Exercise goal
Could you please find each line in the records that contains the word "recommendations" and copy it?

Stored data entries
^^^^^^^^^^^^^^^^

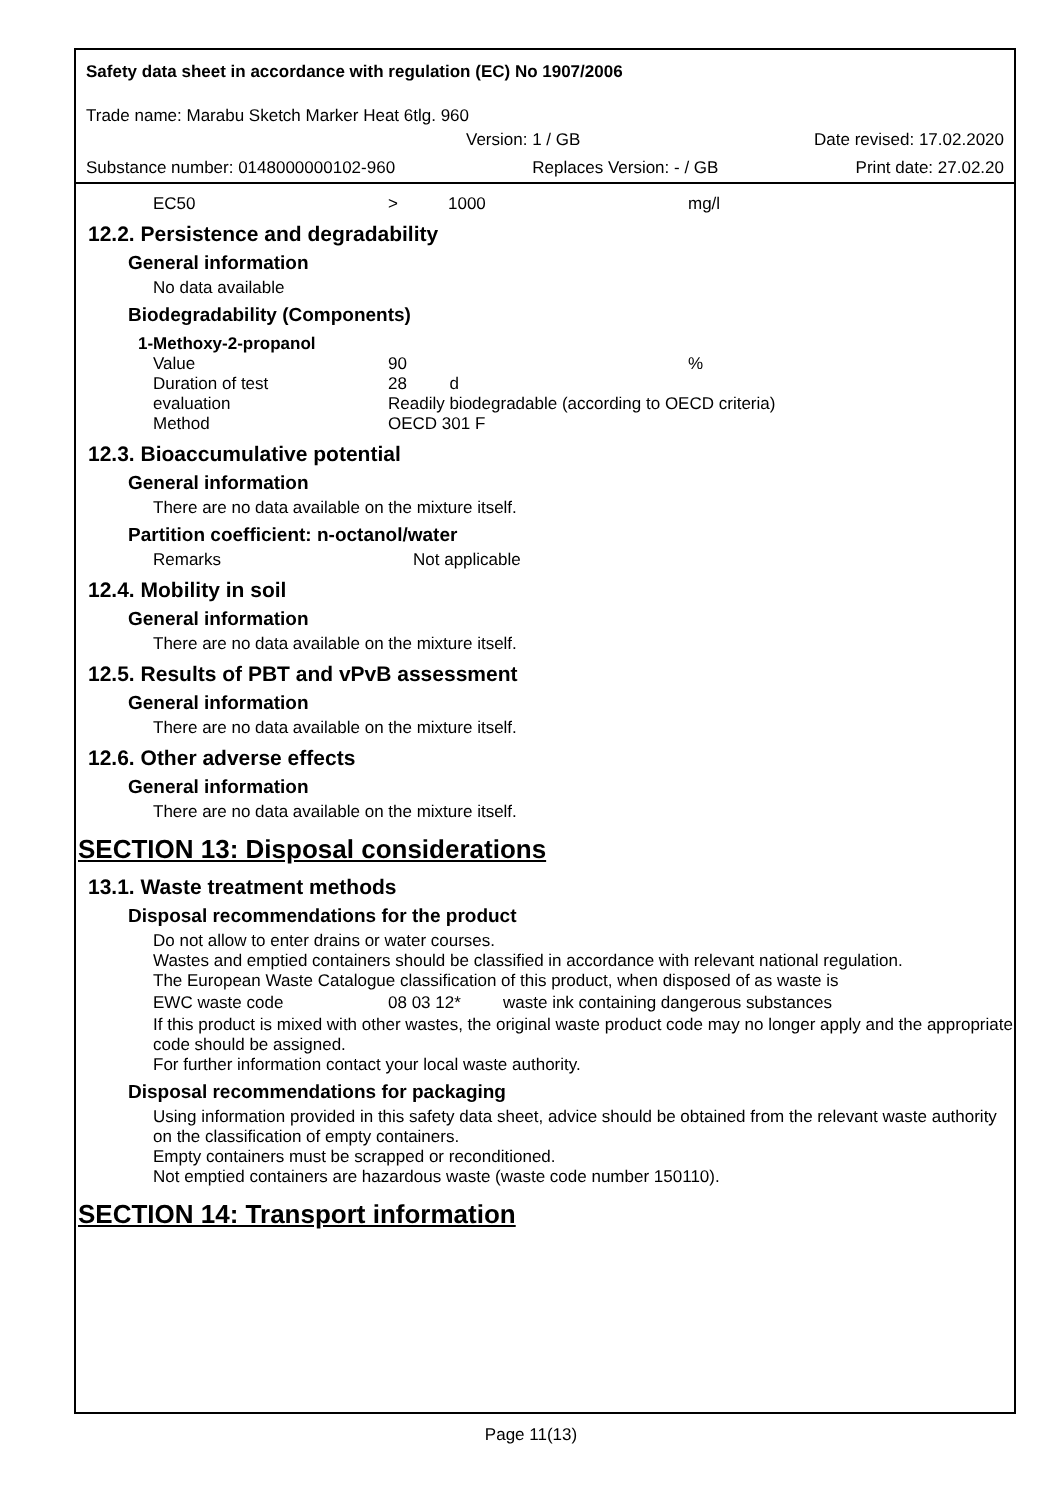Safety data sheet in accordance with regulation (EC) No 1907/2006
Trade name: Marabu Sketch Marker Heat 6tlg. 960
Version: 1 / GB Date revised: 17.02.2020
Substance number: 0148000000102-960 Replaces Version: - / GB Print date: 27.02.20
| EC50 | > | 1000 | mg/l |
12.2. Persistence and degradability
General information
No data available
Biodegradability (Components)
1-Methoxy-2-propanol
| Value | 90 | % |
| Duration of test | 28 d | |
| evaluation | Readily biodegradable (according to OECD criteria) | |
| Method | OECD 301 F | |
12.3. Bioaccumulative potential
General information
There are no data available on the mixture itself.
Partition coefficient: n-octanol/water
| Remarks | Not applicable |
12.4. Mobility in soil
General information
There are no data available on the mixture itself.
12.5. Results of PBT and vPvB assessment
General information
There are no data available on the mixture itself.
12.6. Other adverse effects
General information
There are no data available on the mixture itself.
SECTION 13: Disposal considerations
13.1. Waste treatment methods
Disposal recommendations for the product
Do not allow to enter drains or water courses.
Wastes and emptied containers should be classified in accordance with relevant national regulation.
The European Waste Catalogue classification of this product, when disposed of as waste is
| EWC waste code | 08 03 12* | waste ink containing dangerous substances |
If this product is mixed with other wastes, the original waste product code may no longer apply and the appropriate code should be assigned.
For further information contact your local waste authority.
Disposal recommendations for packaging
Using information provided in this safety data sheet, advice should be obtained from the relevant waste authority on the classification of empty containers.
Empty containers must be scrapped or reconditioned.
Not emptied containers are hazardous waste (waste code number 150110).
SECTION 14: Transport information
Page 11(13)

^^^^^^^^^^^^^^^^

Solution
Disposal recommendations for the product
Disposal recommendations for packaging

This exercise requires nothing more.